EXPEDICIONES Y CIENCIA VIVIDA
Fui testigo de muchas de sus travesías. En ocasiones, la madrugada lo encontraba mirando al cielo y murmurando: “Ya es mañana, hay que dormir un rato”. Apenas unas horas en hamaca y volvía al camino, incansable. “Las expediciones no se han hecho para débiles”, me dijo un día, con firmeza, citando a Henry Morton Stanley, el más grande explorador del continente africano.
No enseñaba desde el pedestal, sino desde la cercanía. Su saber era semilla compartida, jamás imposición. Entre turistas en Viñales, su trato cordial y elegante dejaba huella imborrable. Recuerdo un huracán que barrió los tocororos. Los visitantes querían verlos, él, con tristeza, murmuró: “¿De dónde saco un tocororo ahora?”. Y, como quien conjura la desilusión, los condujo a una cueva escondida donde un manantial corría en penumbra: sorpresa en lugar de ausencia. Ese era él: transformaba la pérdida en maravilla.
HUMANIDAD Y VIDA ÍNTIMA
Desde niño fue nobleza y ternura. “No quiero saber que esos viejitos pasen hambre mientras aquí haya algo de comer”, decía a su esposa. Y, aunque director de la Unidad Pedagógica en Sandino, en algunos fines de semana regresaba a Caracoles para sembrar arroz con su familia: “Tengo que ayudar a mis viejos”, decía.
Amaba la música clásica y la de la Década Prodigiosa. Bailar le apasionaba, aunque sus hijos se burlaran de su torpeza: con dos tragos encima, parecía saltar al compás de un ritmo secreto. Romántico irremediable, admiraba a Dyango, Serrat y a los Beatles. Para él, el amor era un poema vivo, y la educación, un deber compartido en familia. “Si no fuera por mi esposa y mis hijos, yo no hubiera recorrido este camino arduo pero fascinante”, confesaba.
Leía muchísimo, tanto en inglés como en español. Soñaba con dedicar tiempo a García Márquez, Galeano, Twain y Hemingway. La muerte interrumpió ese anhelo, dejando intacta una biblioteca que aún aguarda por manos curiosas.
LEGADO Y DESPEDIDA
Fundador y director del Jardín Botánico de Pinar del Río, su nombre quedó escrito en distinciones, libros y expediciones. Representó a Cuba en tierras lejanas: Alemania, Estados Unidos, Costa Rica, Puerto Rico, España. Publicó la Flora de la República de Cuba y el Libro Rojo de la Flora de Pinar del Río. Recorrió la Isla entera, desde Maisí hasta el Cabo de San Antonio, con huellas de sol y selva en la piel.
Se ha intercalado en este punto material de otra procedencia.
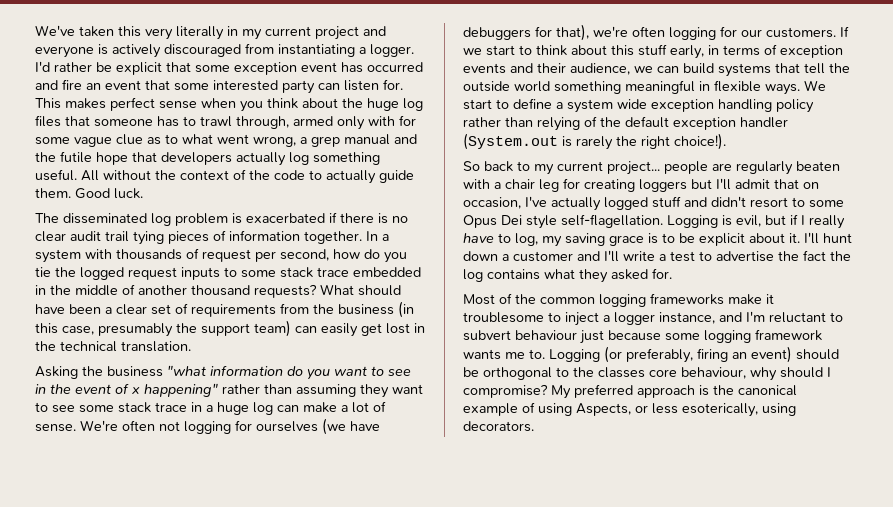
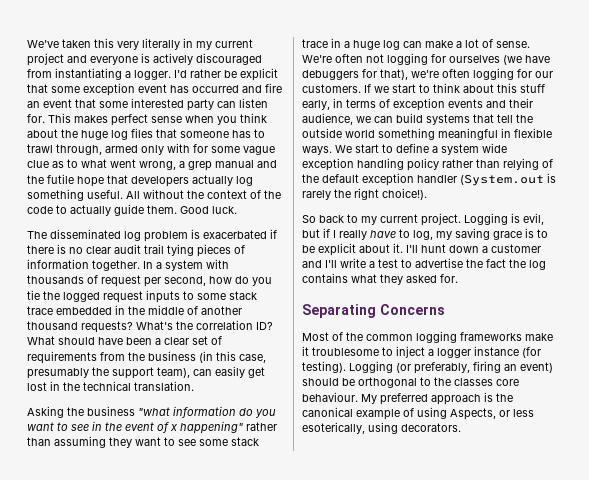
(317, 291) none -> [136,320,273,330] What's the correlation ID?
[254,320,291,337] team) -> [157,367,190,378] team),
[607,161,840,175] [463,178,819,192] [463,196,844,211] [463,214,663,229] project... people are regularly beaten with a chair leg for creating loggers but I'll admit that on occasion, I've actually logged stuff and didn't resort to some Opus Dei style self-flagellation. -> [421,213,461,226] project.
(672, 273) none -> [302,304,445,318] // Separating Concerns
[659,311,843,324] [463,329,822,344] [463,349,545,360] instance, and I'm reluctant to subvert behaviour just because some logging framework wants me to. -> [474,346,541,358] [302,361,346,373] instance (for testing).
[681,367,831,381] [463,384,548,398] behaviour, why should I compromise? -> [302,392,358,402] behaviour.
Compartía sin severidad, ayudaba sin esperar nada, educaba desde la bondad. Nunca olvidó sus raíces campesinas. Su legado lo consagra como gloria pinareña, cubana y universal: hombre de ciencia y cultura, con el corazón sembrado en la tierra que lo vio nacer.
Poco antes del final, un trastorno en su habla anunció la despedida. El diagnóstico fue cruel. Falleció el 12 de enero de 2009. Su ausencia abrió un vacío que no llenará ni el tiempo ni la memoria científica. Pero quedó su obra, quedó su ejemplo: el testimonio de un ser humano irrepetible, de un espíritu que todavía camina entre pinos, palmas y ríos de su amado Caracoles.